The era of closer AI-human integration will sooner or later arrive, but what we never expected is that it has come a little early while the humans have yet to prepare themselves for the shift.
ChatGPT, an artificial intelligence chatbot developed by OpenAI, was launched on November 30 last year. Within less than a hundred days, “artificial intelligence chatbot” has become a new battleground for the perpetual rivalry between global technology giants (Microsoft, Google and Meta) and the technology industries of the United States and China.
Currently, the principal function of ChatGPT is just to chat with the users through text (or voice) and provide a diverse range of question-and-answer services.
Nevertheless, it has become insanely popular, with over 100 million heavy users within just two months.
Therefore, Google and Meta instantly challenged Microsoft-backed OpenAI on the back of their enormous databases of textual information, the ability to manipulate complex models, and the computational efficiency of supercomputers. Developing chat applications with similar or even superior functionality to ChatGPT is therefore not a major problem for them.
In early February, Google launched the LaMDA-supported Bard, an AI chatbot with similar conversational abilities to ChatGPT. However, it did badly during the first few days, with answering abilities significantly inferior to ChatGPT, leading to over 7% plunge in the after-hours stock price of Google’s parent company Alphabet on February 8. But given the strength of the Google team, it is just a matter of time before they turn things around.
Despite Google’s setback, Meta founder Mark Zuckerberg revealed in a Facebook post that the company was putting up a new top-tier product team focusing on the research and development of generative artificial intelligence, and emphasizing the construction of artificial intelligence roles that can “solve human needs in various ways.”
China is not prepared to stay away from this “artificial intelligence chatbot” warfare.

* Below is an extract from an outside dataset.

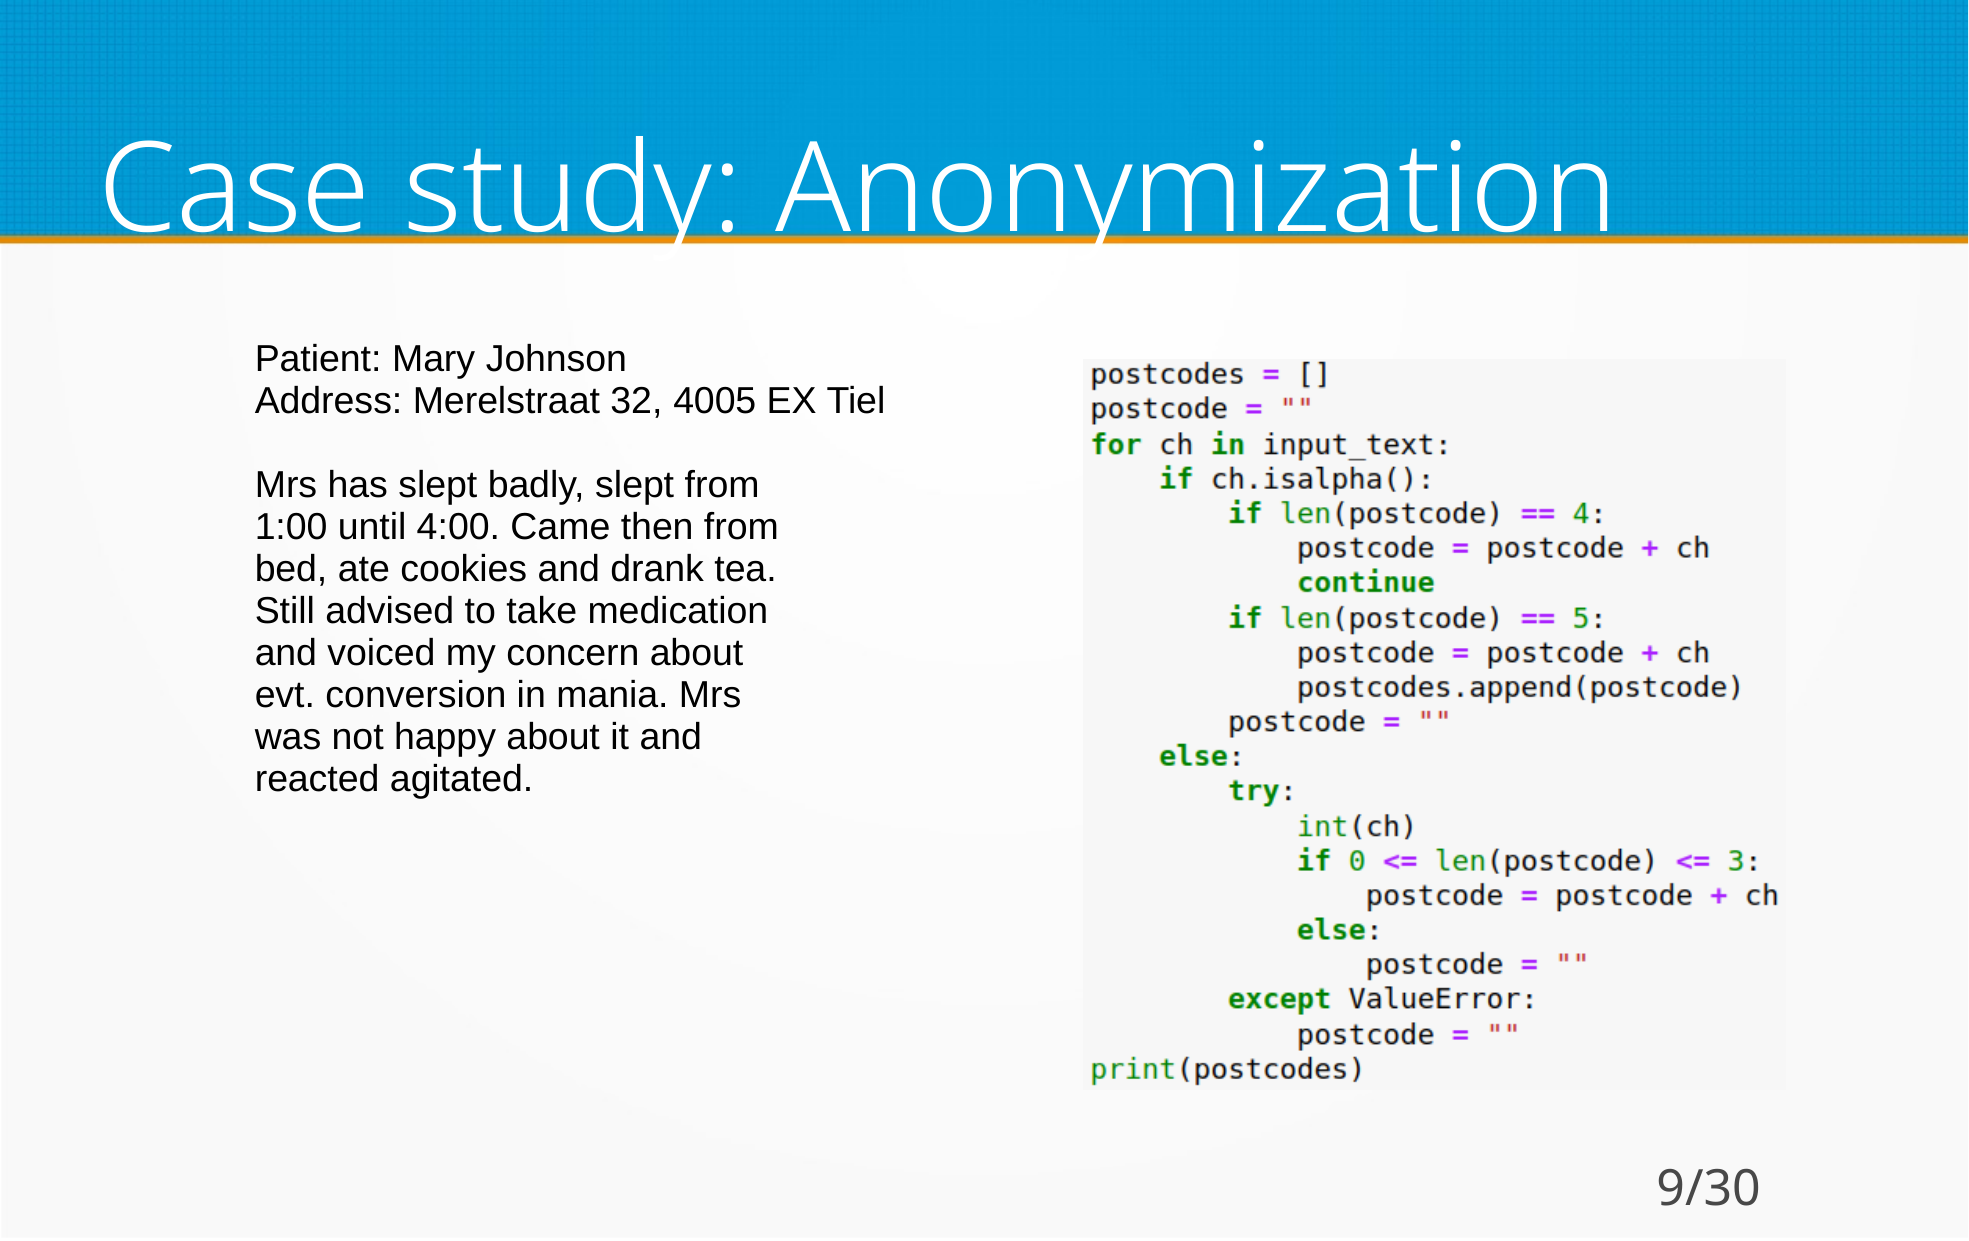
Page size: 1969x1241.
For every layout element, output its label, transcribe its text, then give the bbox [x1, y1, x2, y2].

title Case study: Anonymization [98, 49, 1870, 257]
text_box Patient: Mary Johnson Address: Merelstraat 32, 4005 EX Tiel Mrs has slept badly, slept from 1:00 until 4:00. Came then from bed, ate cookies and drank tea. Still advised to take medication and voiced my concern about evt. conversion in mania. Mrs was not happy about it and reacted agitated. [240, 330, 991, 807]
picture [0, 233, 1969, 1241]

In February, Baidu, the world’s leading Chinese language search engine, confirmed its entry into the fray with a “ChatGPT-like chatbot” called “Wenxin Yiyuan,” or ERNIE Bot in English.
Additionally, Chinese start-up YuanYu.AI launched ChatYuan to take on ChatGPT. On February 3, it announced that its functional dialogue model API had been online, but its WeChat mini program stumbled and could not launch, but at least it has put itself in the battlefield.
We can perhaps explain the phenomenon this way: American and Chinese technology giants, including Microsoft, Google, Meta, Baidu, and the like, absolutely have the ability to launch ChatGPT-like (even surpassing) AI chatbots in a short time, leveraging on their “accumulated massive text databases, complex models, and supercomputer computing efficiency.” Yes, the development of ChatGPT-like chatbots has officially entered the Warring States period!
These “artificial intelligence chatbots” have become so immensely popular because they possess simple logical analysis ability, can write programs, generate convincing text (such as theses and business proposals), generate life-like images, artistic drawings, musical works, movie scripts, and students’ homework and theses, and have truly met basic human needs!
As if that’s not enough, they are able to learn new things, and grow and mature through training or back-end databases which accumulate text, data and images over time, promising unlimited future prospects!
We have attempted to chat with ChatGPT, and although it has just been released for a few months, it is able to write medium-level programs, proposals, review articles, translations, and answer some rather tough scientific and historical questions.
Well-known Chinese YouTuber Li Yongle tested ChatGPT last week on the 2022 college entrance examination questions, and the average score was above 70 points, which is good enough to get admitted into an above average university in China!
If ChatGPT is trainable and can amass new knowledge, then within a year, it will be able to make it to the esteemed Peking University or Tsinghua University!
In 2014, Google UK’s subsidiary DeepMind developed the AlphaGo AI Go-playing program named which defeated a professional human player in October 2015, and beat five of the world’s top Go players 3-0 in May 2017. ChatGPT and the other AI chatbots that are expected join the game in near future will most positively be able to duplicate AlphaGo’s success.
On February 7, Microsoft launched Bing AI through its collaboration with OpenAI, which has been promoted as the next-generation OpenAI language model more powerful than ChatGPT with customizable search functionalities.
If AI chatbots can be taught and can accumulate knowledge, whether it may be exploited for malicious purposes depends very much on the source of data retrieved.
Someone tested a political question related to the Sino-American relationship in both English and Chinese, and obtained very different answers! You might have guessed it: the sources of information used by the chatbot were different (English information from the United States and Chinese information from China).
When the sources are themselves biased, sure enough the answers provided will also be biased.
The era of closer AI-human integration will sooner or later arrive, but what we never expected is that it has come a little early while the humans have yet to prepare themselves for the shift.